Here, Eaker-Weil (a family therapist and frequent TV talk-show guest), with the help of health-writer Winter (The Scientific Case against Smoking, 1980, etc.), tackles a thorny problem that visits about 70% of married couples these days: infidelity. Though she cites statistics indicating that 35% of the marriages disrupted by this problem end in divorce, Eaker-Weil claims that only 2% of the couples she herself has treated fail to reconcile. The author's core thesis is that the tendency for infidelity is transgenerational--indeed, that in nine out of ten cases, there's unfaithfulness in the family trees of either the betrayer or the betrayed (causing individuals either to repeat inherited patterns of unfaithfulness or to seek out partners who are bound to betray them). Eaker-Weil urges both parties in a situation of infidelity to complete ``genograms'' that track down family penchants for unfaithfulness: She even serves up a chart of this kind for Prince Charles and Princess Di. The author also expresses great concern about how infidelity affects children, proposing that parents try play therapy to help their kids cope. But when Eaker- Weil gets down to what the man and woman directly involved should do, her prescriptions are narrow (``what concerns me most is the current argument that you can't be a liberated woman unless you fool around''); formulaic (``don't call a divorce lawyer''); or embarrassing (as in the case of the ``funeral game,'' in which traumatized spouses are supposed to enact each other's funeral rites). Meanwhile, the author overloads us with case studies bearing titles like ``Patty's Lost Paradise'' or ``Lars Confronts his Facade.'' Perhaps wise for its stress on transgenerational patterns, but too unsubtle to help people make sense of a problem that has infinite varieties and ramifications. -- Copyright ©1993, Kirkus Associates, LP. All rights reserved.

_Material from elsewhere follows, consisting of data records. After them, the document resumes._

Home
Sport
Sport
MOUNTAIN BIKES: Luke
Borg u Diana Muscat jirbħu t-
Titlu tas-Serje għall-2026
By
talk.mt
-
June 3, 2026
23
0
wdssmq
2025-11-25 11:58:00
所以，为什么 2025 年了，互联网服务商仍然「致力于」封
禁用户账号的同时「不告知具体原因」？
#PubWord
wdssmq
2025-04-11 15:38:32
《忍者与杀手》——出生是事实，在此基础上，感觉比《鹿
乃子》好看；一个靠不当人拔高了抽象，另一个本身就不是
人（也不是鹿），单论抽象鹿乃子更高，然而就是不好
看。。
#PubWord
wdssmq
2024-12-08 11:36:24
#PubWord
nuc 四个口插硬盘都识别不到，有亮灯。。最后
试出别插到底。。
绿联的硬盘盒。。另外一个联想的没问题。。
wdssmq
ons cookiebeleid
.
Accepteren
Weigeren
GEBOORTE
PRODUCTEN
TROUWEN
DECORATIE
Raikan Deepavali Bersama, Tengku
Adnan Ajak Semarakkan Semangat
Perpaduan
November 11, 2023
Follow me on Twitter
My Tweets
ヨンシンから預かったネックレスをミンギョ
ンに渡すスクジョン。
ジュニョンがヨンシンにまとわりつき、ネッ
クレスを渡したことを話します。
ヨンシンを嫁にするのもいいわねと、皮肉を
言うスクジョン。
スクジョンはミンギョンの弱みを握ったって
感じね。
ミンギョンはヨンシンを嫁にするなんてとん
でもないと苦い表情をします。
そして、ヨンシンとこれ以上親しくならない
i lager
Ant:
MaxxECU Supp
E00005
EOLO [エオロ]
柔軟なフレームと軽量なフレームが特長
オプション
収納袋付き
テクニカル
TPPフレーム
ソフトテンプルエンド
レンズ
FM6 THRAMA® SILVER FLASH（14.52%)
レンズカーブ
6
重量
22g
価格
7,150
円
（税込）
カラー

Weil, a family therapist who works with individuals, families, and couples, has appeared on such television shows as Oprah , Geraldo , Good Day New York, and Maury Povich. Here, she contends that adultery is a cry for help in stabilizing a dysfunctional marriage and that many adulterers are themselves the children of adulterers. Drawing upon her patients' and her own experiences, Weil describes how knowledge of family intimacy patterns can be used to develop insight, understanding, and forgiveness in a relationship stressed by adultery. Numerous checklists and exercises assist readers in the identification and resolution of adultery conflicts. For popular self-help collections.
- Jodith Janes, Cleveland Clinic Fdn.